Unique nanocrystalline frameworks in mesoporous tin phosphate prepared through a hydrofluoric acid assisted chemical reaction

Abstract

A mesostructured tin phosphate (SnPi) material has been prepared in the presence of an amphiphilic block copolymer (F127), tin chloride (SnCl₄), and phosphoric acid (H₃PO₄) in an ethanol–water mixed solvent medium. The mesoporous SnPi material, with a large pore diameter (7.4 nm), nanocrystalline walls, a high surface area (310 m² g⁻¹), and a unique flake-like particle shape, is successfully synthesized by a two-step heat treatment of the parent mesostructured SnPi under flowing N₂ gas followed by flowing air.
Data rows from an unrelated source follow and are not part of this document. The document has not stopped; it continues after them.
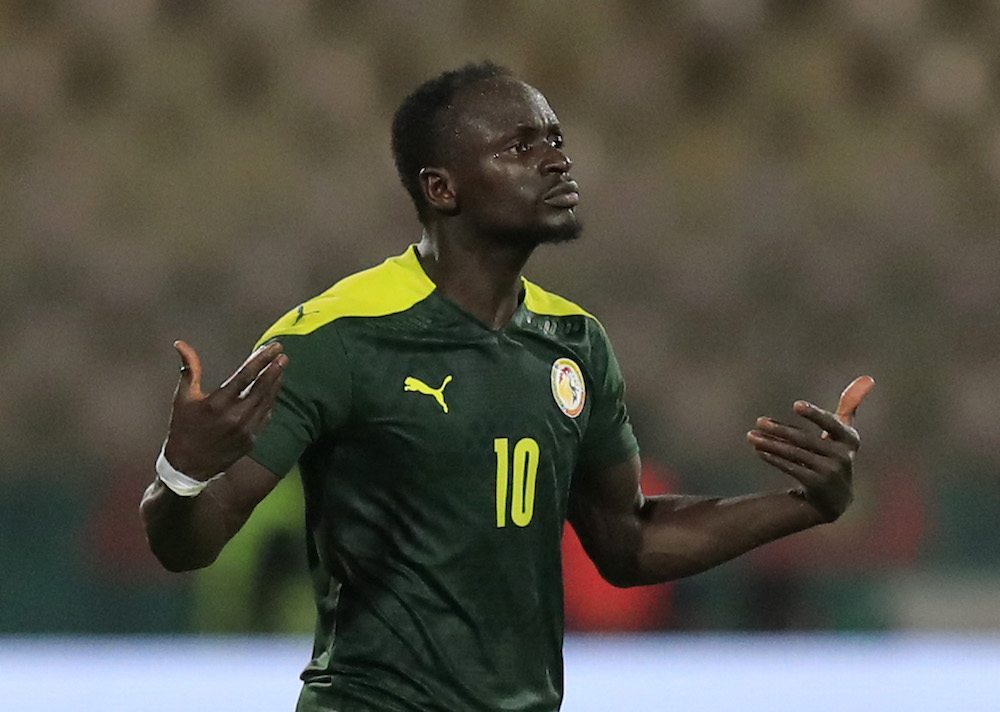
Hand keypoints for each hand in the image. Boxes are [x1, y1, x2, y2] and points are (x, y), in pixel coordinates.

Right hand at [162, 340, 286, 479]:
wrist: (188, 467)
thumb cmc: (183, 428)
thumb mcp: (183, 398)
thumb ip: (189, 369)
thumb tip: (181, 344)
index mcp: (217, 404)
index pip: (246, 375)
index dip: (261, 359)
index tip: (272, 347)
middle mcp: (234, 417)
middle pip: (262, 387)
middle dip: (274, 368)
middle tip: (283, 354)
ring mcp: (245, 430)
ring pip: (267, 401)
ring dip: (276, 383)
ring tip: (281, 367)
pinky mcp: (251, 440)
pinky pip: (266, 416)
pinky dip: (271, 401)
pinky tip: (274, 389)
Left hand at [746, 376, 874, 521]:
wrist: (835, 499)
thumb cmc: (835, 456)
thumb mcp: (844, 433)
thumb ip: (850, 406)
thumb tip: (868, 377)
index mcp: (850, 439)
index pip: (832, 423)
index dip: (815, 415)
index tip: (796, 405)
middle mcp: (842, 457)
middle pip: (805, 439)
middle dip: (780, 430)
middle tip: (759, 421)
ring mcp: (830, 473)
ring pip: (795, 454)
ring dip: (771, 444)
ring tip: (751, 436)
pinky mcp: (816, 486)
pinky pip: (791, 468)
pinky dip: (774, 458)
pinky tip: (759, 450)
Under moderate conditions (293 K and 60% relative humidity), our mesoporous SnPi shows 6.5 times more proton (H⁺) conductivity compared to its non-porous/bulk analogue (SnPi-B), due to its higher surface area and unique nanocrystalline porous structure enriched with free O–H groups. The preliminary electrochemical properties of our crystalline mesoporous SnPi as an anode for lithium-ion batteries (LIBs) have been studied as well, which exhibits good reversible specific capacity with good cycling stability and excellent capacity retention of 92%.